– Não preciso nada. Esmolas só as recebo daquela mulher.
Já Manuel tinha reparado em Mariana, e da beleza da moça inferira para formar falsos juízos.
– E quem é esta menina? – tornou Manuel.
– É um anjo… Não lhe sei dizer mais nada.
Mariana sorriu-se, e disse:
– Sou uma criada do senhor Simão e de vossa senhoria.
– É cá do Porto?
– Não, meu senhor, sou dos arrabaldes de Viseu.
– E tem feito sempre companhia a meu mano? Simão atalhou assim à resposta balbuciante de Mariana:
– A sua curiosidade incomoda-me, mano Manuel.

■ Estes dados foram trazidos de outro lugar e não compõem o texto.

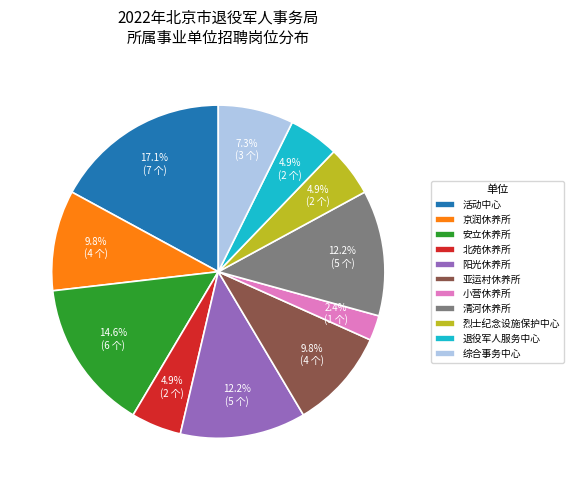

Which slice is the smallest?

小营休养所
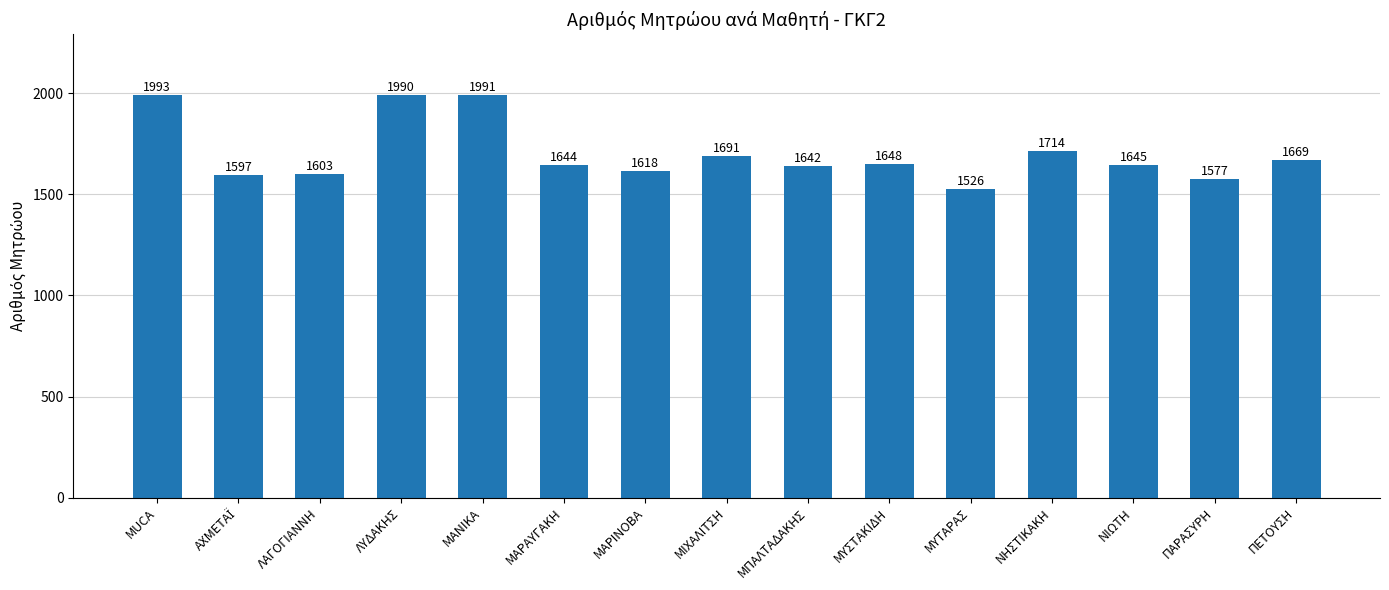

Is it true that the value at ΝΗΣΤΙΚΑΚΗ is 1714?

True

– Cuidei que não era ofensiva – replicou o outro, tomando o chapéu. – Quer alguma coisa para a mãe?
– Nada.
Estando Manuel Botelho, na tarde desse dia, fechando as malas para seguir jornada para Vila Real, foi visitado pelo desembargador Mourão Mosqueira e pelo corregedor do crime.
– Devemos à espionagem da polícia – disse o corregedor – a novidade de estar nesta estalagem um filho do meu antigo amigo, condiscípulo e colega Domingos Correia Botelho. Aqui vimos dar--lhe um abraço e oferecer o nosso préstimo. Esta senhora é sua esposa? – continuou o magistrado, reparando na açoriana.
– Não é minha esposa… – balbuciou Manuel – é… minha irmã.
– Sua irmã… – disse Mosqueira – qual das três? Há cinco anos que as vi em Viseu, e grande mudança fez esta senhora, que não me recordo das suas feições absolutamente coisa nenhuma. É a senhora D. Ana Amália?
– Justamente – disse Manuel.
– Bela lhe afirmo eu que está, minha senhora; mas fez-se um rosto muito outro do que era!…
– Vieram ver o infeliz Simão? – atalhou o corregedor.
– Sim, senhor… viemos ver meu pobre irmão.
– Foi um raio que caiu na família aquele rapaz!… – ajuntou Mosqueira. – Mas pode estar na certeza que a sentença não se executa; diga a sua mãe que mo ouviu da minha boca. O meu tribunal está preparado para lhe minorar a pena em dez anos de degredo para a Índia, e seu pai, segundo me disse na passagem para Vila Real, já preparou as coisas na Suplicação e no Desembargo do Paço, não obstante o morto lá ter parentes poderosos nas duas instâncias.